Currently in addition to Carbon County, only Monroe, Berks, Indiana and Lycoming counties have Family Promises set up in Pennsylvania.
Fatzinger said that to make this organization possible, fundraising is necessary. A big fundraiser the group is working on is the upcoming Redneck Festival in Weissport. The group will host two activities at the festival on Sept. 2, Bedknobs and Redneck race, a team bed race; and Cockadoodle poo bingo, which is set up like cow chip bingo. For more information on participating in those events, visit http://familypromisecarboncounty.com/bedrace.html.
Family Promise of Carbon County is a a non-denominational, non-profit 501C(3) organization that serves children and their families.
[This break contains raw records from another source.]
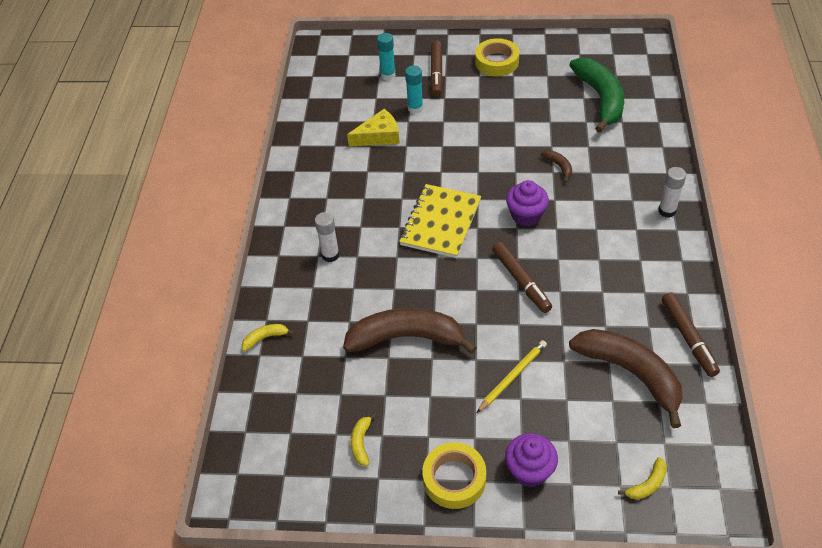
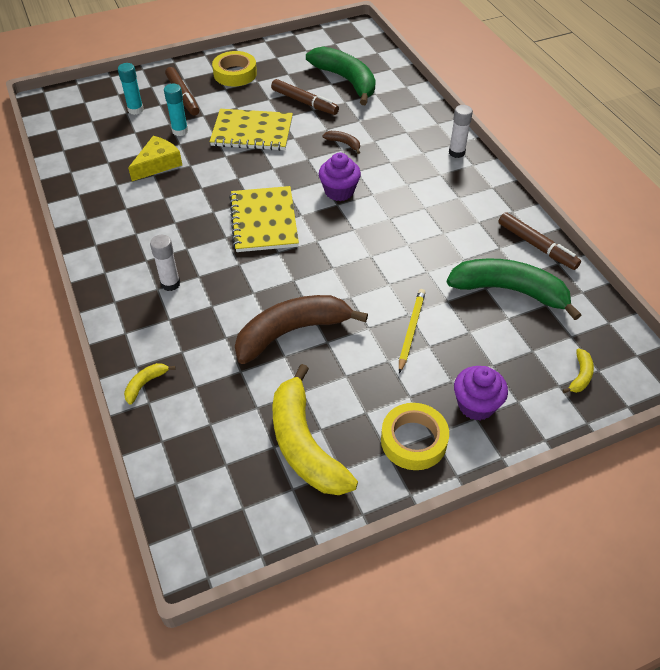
camera: 30 degrees left, 0 degrees up
(361, 443) = (304, 444): yellow banana -> yellow banana, size x2.41
(479, 128) = (252, 132): none -> yellow notebook
(521, 281) = (368, 247): brown marker -> brown marker (304, 102)
(630, 374) = (509, 291): brown banana -> green banana

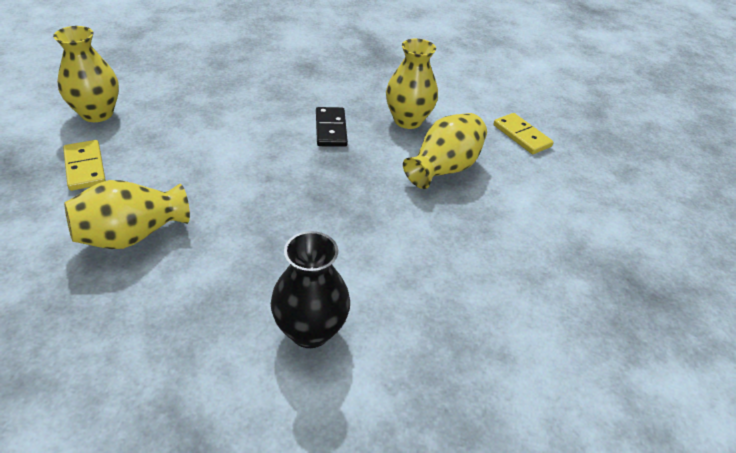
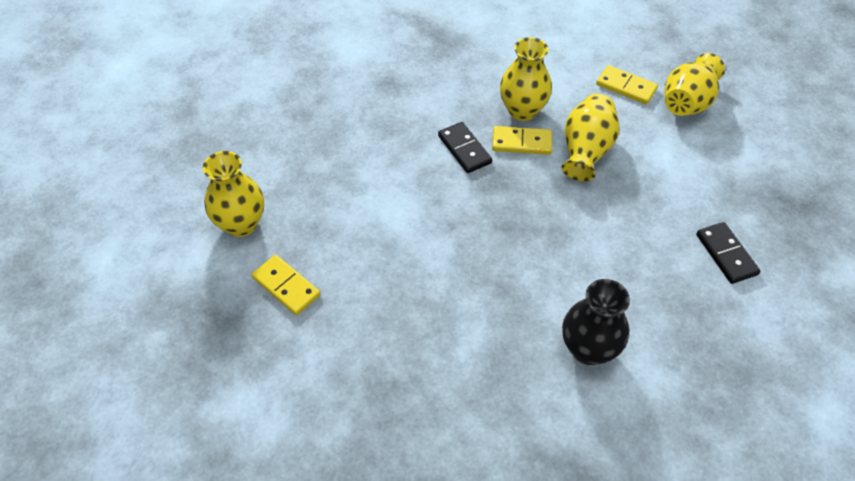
camera: 20 degrees left, 10 degrees up
(132, 235) = (387, 333): yellow vase -> yellow vase (687, 103)
(387, 142) = (521, 143): none -> yellow domino
(529, 306) = (726, 254): none -> black domino

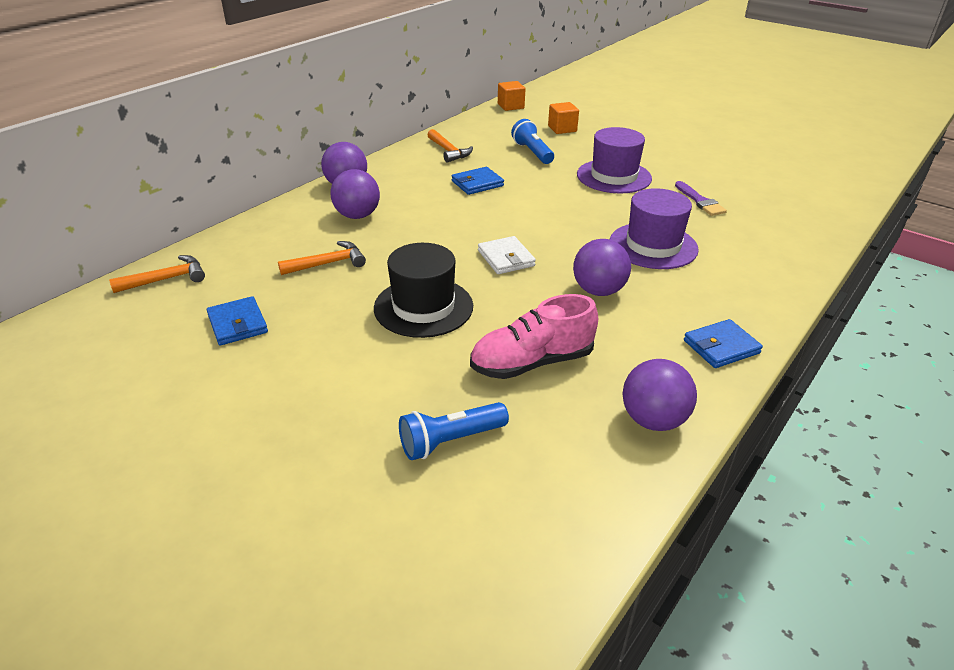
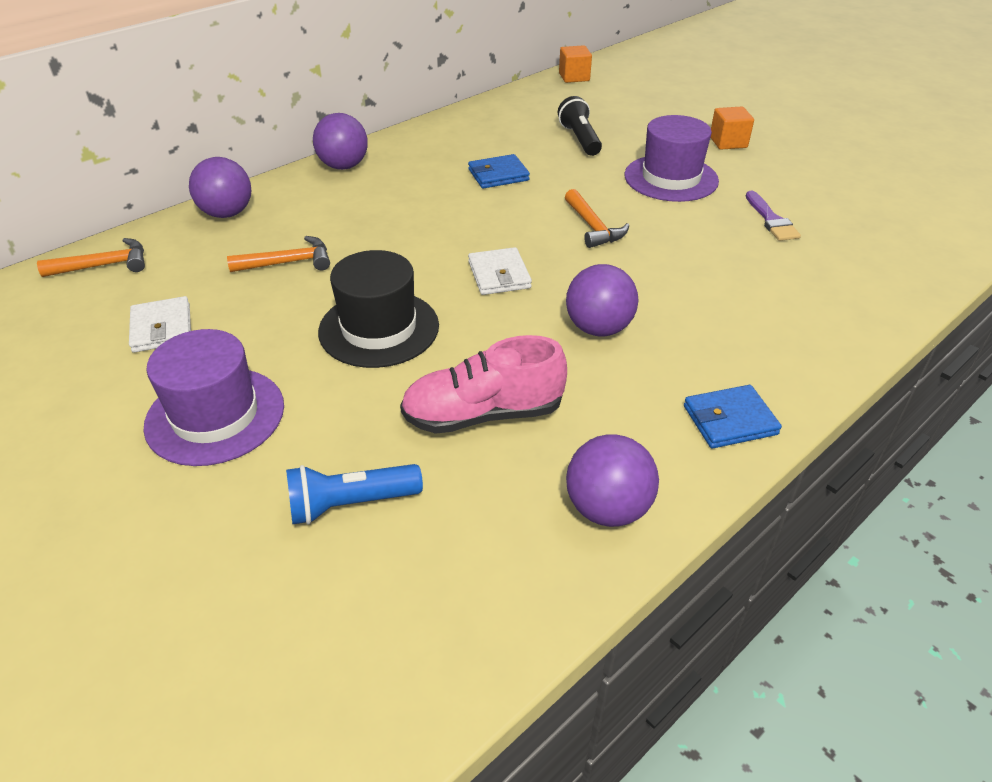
camera: 10 degrees right, 5 degrees up
(237, 324) = (162, 328): blue wallet -> white wallet
(357, 215) = (343, 205): purple ball -> purple ball (227, 213)
(449, 151) = (478, 131): orange hammer -> orange hammer (593, 227)
(532, 152) = (580, 139): blue flashlight -> black flashlight
(562, 129) = (627, 111): orange cube -> orange cube (728, 142)
(653, 246) = (689, 275): purple hat -> purple hat (215, 415)

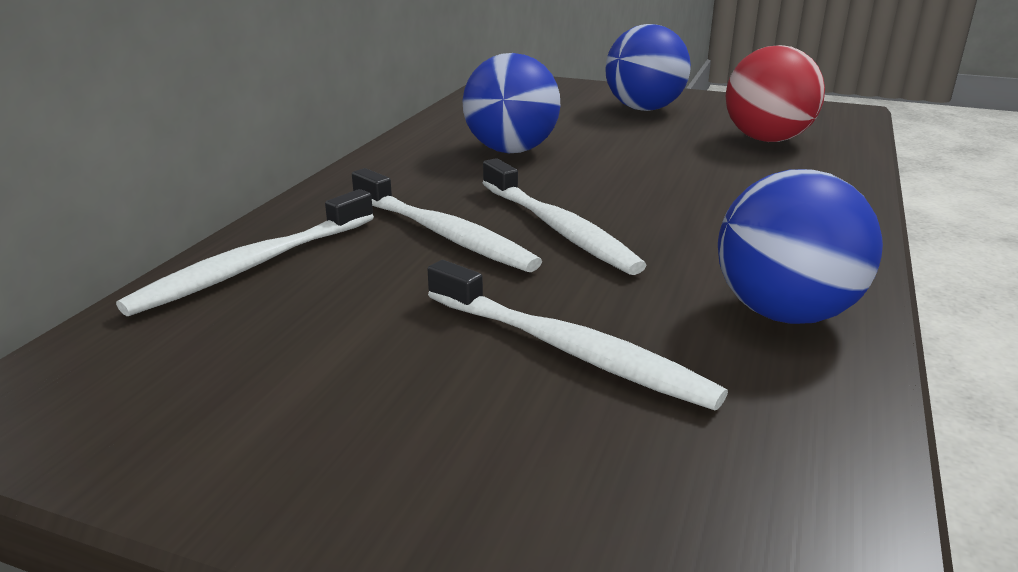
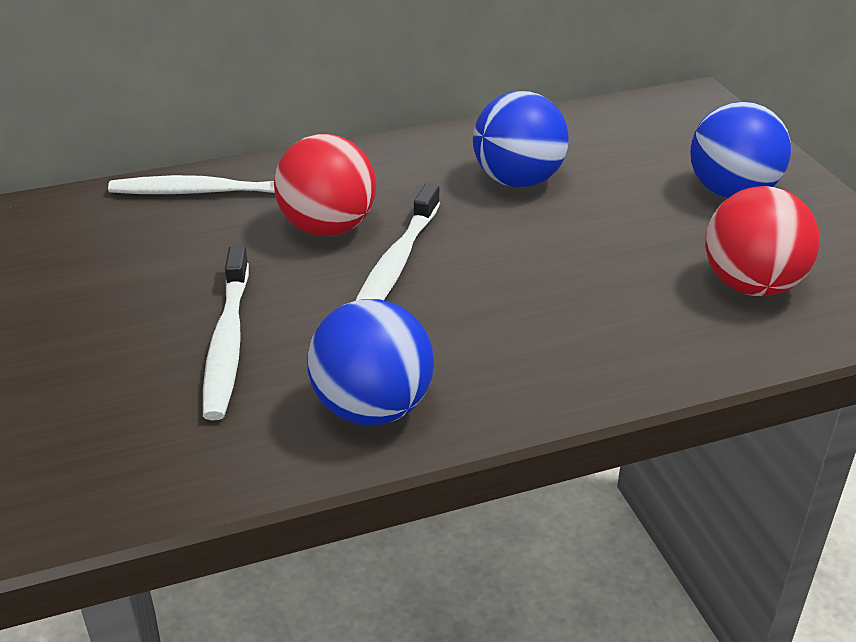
camera: 50 degrees right, 10 degrees up
(443, 233) = (328, 228): white toothbrush -> red ball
They do not accept families without children or single people and are not an emergency shelter.
In March 2009, the group formed and began gathering volunteers and host congregations who would act as temporary housing for the families.
In November 2011, the first family entered the network.
In other matters, the group discussed the status of the counseling clinic proposed at Penn Kidder Elementary in Jim Thorpe. The collaborative has been working on this clinic, which is available to all students in all five Carbon County school districts, since last year.
They hope to have it up and running by the beginning of the 2012 school year but the licensing agency has not yet given the group the final green light.
Jamie Drake of Carbon, Monroe, Pike Drug and Alcohol also said that the 2012 Carbon County drug and alcohol survey in the middle schools was completed with over 3,000 students participating.
She will outline the findings at the August meeting.
The Carbon County Child and Family Collaborative is an organization made up of various county agencies to help children and their families find help and support they need to grow as a family.
The next meeting of the collaborative is 9 a.m., on Aug. 8, at the Carbon County Emergency Management Agency, 1264 Emergency Lane, Nesquehoning.